SUAS INSTRUÇÕES: Reproduza as linhas desde o início dos dados até a linha que contém "Produktinformationen und", inclusive, trocando "black" por "blue" e sem alterar mais nada.

DADOS DE TRABALHO:
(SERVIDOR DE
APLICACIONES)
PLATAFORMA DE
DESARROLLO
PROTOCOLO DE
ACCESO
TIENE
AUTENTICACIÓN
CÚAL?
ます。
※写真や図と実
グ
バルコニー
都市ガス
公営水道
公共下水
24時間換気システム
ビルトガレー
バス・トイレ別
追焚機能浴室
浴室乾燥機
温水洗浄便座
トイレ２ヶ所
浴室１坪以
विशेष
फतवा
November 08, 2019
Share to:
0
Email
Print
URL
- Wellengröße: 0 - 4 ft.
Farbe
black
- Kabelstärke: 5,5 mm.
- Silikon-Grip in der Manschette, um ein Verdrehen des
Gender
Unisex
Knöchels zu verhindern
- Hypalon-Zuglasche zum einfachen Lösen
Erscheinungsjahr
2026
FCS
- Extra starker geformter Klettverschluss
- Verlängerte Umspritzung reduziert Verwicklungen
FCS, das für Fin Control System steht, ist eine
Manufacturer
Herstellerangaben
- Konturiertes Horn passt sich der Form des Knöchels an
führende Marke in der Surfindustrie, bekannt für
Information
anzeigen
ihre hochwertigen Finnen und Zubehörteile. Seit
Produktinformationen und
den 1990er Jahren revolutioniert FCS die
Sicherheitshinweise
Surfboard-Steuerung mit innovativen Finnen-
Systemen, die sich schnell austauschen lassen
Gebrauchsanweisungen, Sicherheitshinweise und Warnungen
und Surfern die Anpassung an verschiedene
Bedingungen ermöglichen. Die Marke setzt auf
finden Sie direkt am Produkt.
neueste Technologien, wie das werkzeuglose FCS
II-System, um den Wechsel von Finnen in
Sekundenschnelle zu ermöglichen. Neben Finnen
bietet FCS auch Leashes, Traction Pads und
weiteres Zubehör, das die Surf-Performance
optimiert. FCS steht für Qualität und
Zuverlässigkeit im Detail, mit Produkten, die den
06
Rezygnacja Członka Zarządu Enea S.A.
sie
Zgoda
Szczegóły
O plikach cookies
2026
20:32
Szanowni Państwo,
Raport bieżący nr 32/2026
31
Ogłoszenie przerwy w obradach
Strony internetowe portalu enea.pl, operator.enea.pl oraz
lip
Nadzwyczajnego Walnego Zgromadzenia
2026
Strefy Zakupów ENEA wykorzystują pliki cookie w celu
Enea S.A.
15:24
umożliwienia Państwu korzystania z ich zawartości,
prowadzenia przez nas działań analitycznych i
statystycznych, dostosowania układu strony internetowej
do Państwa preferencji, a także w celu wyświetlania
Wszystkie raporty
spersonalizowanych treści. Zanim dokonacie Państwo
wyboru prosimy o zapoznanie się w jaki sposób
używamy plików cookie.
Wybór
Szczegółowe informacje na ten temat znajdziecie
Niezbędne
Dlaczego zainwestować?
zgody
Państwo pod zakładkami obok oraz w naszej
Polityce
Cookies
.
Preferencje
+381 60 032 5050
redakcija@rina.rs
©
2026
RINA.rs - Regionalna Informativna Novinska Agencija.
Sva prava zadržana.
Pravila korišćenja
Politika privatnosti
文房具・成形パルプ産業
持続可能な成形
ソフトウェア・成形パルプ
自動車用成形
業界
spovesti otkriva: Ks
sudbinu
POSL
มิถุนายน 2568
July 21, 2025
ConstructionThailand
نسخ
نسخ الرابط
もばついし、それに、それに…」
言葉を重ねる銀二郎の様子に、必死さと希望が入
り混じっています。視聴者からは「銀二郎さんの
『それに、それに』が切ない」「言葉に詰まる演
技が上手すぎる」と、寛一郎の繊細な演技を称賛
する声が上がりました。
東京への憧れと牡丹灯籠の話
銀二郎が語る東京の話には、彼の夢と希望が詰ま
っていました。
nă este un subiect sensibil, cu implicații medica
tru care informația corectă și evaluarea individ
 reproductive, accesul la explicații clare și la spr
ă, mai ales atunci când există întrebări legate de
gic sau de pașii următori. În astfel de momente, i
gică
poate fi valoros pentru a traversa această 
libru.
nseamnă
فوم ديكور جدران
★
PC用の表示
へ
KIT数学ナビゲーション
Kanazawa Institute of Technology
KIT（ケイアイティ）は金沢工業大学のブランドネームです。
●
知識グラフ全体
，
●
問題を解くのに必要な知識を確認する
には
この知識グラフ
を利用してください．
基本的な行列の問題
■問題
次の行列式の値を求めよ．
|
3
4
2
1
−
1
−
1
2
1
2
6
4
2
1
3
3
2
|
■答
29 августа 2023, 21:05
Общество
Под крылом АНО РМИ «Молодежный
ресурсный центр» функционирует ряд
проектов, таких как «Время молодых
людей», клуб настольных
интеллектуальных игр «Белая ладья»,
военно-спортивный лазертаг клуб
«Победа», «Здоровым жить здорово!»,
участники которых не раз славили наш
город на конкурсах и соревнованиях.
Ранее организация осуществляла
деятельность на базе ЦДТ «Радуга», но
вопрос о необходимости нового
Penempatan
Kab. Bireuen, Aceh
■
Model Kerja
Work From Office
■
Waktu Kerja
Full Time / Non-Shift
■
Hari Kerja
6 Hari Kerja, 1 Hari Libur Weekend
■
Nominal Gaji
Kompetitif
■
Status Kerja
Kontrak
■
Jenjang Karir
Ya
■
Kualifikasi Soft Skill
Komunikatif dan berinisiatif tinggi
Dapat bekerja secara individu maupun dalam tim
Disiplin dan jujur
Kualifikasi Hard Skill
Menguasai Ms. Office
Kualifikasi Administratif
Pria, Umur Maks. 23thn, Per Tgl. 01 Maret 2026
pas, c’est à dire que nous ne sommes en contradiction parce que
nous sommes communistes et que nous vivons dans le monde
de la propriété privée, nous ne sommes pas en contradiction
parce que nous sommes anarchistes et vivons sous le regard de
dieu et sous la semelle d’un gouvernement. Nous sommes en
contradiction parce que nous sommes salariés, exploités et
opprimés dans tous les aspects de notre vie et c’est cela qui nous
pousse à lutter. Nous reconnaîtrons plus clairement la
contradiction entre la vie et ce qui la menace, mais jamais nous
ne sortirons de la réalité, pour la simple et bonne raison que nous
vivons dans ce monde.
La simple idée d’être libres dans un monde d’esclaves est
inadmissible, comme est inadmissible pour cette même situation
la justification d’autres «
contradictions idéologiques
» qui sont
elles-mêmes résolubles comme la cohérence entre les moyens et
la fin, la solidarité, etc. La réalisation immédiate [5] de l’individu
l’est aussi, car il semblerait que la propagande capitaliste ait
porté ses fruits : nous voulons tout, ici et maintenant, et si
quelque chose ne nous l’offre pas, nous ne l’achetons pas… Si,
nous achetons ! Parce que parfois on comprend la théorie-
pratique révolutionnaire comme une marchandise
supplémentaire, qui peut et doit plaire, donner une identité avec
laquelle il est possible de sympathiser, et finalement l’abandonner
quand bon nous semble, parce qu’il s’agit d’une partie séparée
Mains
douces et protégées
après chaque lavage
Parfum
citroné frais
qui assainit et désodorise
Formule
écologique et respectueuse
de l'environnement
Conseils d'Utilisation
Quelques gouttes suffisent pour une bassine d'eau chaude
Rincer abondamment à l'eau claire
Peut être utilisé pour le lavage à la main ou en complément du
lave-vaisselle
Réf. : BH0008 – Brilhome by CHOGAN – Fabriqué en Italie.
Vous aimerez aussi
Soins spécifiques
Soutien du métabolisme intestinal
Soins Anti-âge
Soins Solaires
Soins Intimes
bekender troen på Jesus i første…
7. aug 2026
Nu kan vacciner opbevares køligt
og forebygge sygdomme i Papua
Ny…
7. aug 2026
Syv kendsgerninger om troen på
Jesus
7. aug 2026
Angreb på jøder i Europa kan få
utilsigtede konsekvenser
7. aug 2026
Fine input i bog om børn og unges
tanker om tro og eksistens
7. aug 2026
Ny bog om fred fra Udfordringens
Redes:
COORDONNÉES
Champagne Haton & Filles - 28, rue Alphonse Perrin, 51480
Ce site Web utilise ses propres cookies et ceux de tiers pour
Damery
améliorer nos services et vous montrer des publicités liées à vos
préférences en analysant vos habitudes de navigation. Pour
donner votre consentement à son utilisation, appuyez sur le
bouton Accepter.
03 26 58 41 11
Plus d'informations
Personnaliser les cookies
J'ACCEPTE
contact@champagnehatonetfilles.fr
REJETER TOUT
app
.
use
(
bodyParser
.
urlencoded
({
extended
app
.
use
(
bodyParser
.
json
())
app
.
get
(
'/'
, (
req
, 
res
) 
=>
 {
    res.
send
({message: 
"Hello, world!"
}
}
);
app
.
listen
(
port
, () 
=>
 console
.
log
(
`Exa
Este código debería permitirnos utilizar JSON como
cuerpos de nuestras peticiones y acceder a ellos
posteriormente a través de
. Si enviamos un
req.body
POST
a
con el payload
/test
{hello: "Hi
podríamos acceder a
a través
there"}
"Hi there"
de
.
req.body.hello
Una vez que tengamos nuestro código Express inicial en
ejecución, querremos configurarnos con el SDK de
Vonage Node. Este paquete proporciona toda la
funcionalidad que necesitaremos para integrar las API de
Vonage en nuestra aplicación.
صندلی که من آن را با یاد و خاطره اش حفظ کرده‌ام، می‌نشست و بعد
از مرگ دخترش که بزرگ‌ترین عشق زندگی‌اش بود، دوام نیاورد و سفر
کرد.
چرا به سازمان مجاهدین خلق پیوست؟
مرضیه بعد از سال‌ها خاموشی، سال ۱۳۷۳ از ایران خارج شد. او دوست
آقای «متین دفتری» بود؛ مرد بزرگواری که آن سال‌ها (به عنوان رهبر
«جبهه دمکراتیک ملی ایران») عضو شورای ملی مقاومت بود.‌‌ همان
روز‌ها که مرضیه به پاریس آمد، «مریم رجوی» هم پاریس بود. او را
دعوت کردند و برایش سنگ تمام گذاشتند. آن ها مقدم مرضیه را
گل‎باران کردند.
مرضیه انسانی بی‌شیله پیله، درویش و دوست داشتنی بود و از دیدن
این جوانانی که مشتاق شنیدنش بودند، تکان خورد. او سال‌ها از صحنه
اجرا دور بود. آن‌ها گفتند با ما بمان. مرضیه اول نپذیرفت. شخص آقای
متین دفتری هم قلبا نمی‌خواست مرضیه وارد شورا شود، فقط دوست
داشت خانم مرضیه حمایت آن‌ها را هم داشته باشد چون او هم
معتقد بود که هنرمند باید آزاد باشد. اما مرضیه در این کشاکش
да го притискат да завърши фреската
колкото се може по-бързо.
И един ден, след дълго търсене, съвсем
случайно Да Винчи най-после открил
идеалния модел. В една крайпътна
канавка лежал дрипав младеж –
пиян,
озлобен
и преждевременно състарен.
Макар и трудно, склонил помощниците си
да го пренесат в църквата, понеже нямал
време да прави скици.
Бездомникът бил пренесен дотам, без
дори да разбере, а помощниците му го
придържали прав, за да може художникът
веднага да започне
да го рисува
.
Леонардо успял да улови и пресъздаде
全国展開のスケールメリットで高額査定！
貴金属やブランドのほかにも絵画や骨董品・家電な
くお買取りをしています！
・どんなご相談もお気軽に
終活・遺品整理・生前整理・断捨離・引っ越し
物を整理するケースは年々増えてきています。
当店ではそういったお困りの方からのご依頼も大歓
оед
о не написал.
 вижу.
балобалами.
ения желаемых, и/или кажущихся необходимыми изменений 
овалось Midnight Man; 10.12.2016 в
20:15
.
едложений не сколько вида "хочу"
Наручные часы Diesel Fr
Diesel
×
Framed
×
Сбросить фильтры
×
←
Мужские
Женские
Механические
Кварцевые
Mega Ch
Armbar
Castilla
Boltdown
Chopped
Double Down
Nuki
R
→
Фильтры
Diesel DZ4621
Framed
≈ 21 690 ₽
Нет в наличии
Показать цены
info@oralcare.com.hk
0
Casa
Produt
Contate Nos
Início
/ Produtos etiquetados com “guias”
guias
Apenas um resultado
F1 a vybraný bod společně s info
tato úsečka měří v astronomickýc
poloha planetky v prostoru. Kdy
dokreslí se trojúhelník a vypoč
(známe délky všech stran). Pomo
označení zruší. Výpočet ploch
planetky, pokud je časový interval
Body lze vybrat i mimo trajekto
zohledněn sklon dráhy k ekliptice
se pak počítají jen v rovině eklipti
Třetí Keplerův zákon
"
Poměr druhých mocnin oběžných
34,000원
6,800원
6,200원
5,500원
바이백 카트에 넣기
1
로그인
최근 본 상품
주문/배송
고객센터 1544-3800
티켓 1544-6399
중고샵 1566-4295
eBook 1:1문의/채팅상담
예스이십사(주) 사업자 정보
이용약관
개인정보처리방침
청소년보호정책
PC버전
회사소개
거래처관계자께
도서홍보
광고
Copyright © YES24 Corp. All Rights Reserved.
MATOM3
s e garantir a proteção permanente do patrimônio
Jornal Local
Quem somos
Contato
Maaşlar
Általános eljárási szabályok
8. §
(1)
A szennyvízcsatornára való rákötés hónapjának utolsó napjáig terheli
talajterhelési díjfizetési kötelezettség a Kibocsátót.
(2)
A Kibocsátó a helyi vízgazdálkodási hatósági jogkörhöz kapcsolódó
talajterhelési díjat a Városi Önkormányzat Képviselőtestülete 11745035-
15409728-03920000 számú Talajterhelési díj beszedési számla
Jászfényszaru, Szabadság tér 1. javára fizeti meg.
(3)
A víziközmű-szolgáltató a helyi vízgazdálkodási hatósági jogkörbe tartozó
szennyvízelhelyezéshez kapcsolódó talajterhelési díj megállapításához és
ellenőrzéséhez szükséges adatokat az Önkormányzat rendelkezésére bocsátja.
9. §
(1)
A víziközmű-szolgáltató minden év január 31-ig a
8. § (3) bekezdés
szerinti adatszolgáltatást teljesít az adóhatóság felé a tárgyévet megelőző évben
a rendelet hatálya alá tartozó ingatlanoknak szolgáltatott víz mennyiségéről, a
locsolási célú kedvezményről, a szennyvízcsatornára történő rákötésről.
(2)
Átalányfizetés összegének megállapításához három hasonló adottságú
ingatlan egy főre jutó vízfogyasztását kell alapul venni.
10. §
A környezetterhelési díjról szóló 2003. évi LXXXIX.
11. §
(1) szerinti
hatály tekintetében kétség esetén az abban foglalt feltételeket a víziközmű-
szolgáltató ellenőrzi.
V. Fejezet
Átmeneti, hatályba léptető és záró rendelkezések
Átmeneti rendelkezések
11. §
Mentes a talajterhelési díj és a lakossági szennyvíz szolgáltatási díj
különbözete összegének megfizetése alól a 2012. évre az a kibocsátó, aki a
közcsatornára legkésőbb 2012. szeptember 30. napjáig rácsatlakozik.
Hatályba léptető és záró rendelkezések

RESPOSTA ESCRITA:
(SERVIDOR DE
APLICACIONES)
PLATAFORMA DE
DESARROLLO
PROTOCOLO DE
ACCESO
TIENE
AUTENTICACIÓN
CÚAL?
ます。
※写真や図と実
グ
バルコニー
都市ガス
公営水道
公共下水
24時間換気システム
ビルトガレー
バス・トイレ別
追焚機能浴室
浴室乾燥機
温水洗浄便座
トイレ２ヶ所
浴室１坪以
विशेष
फतवा
November 08, 2019
Share to:
0
Email
Print
URL
- Wellengröße: 0 - 4 ft.
Farbe
blue
- Kabelstärke: 5,5 mm.
- Silikon-Grip in der Manschette, um ein Verdrehen des
Gender
Unisex
Knöchels zu verhindern
- Hypalon-Zuglasche zum einfachen Lösen
Erscheinungsjahr
2026
FCS
- Extra starker geformter Klettverschluss
- Verlängerte Umspritzung reduziert Verwicklungen
FCS, das für Fin Control System steht, ist eine
Manufacturer
Herstellerangaben
- Konturiertes Horn passt sich der Form des Knöchels an
führende Marke in der Surfindustrie, bekannt für
Information
anzeigen
ihre hochwertigen Finnen und Zubehörteile. Seit
Produktinformationen und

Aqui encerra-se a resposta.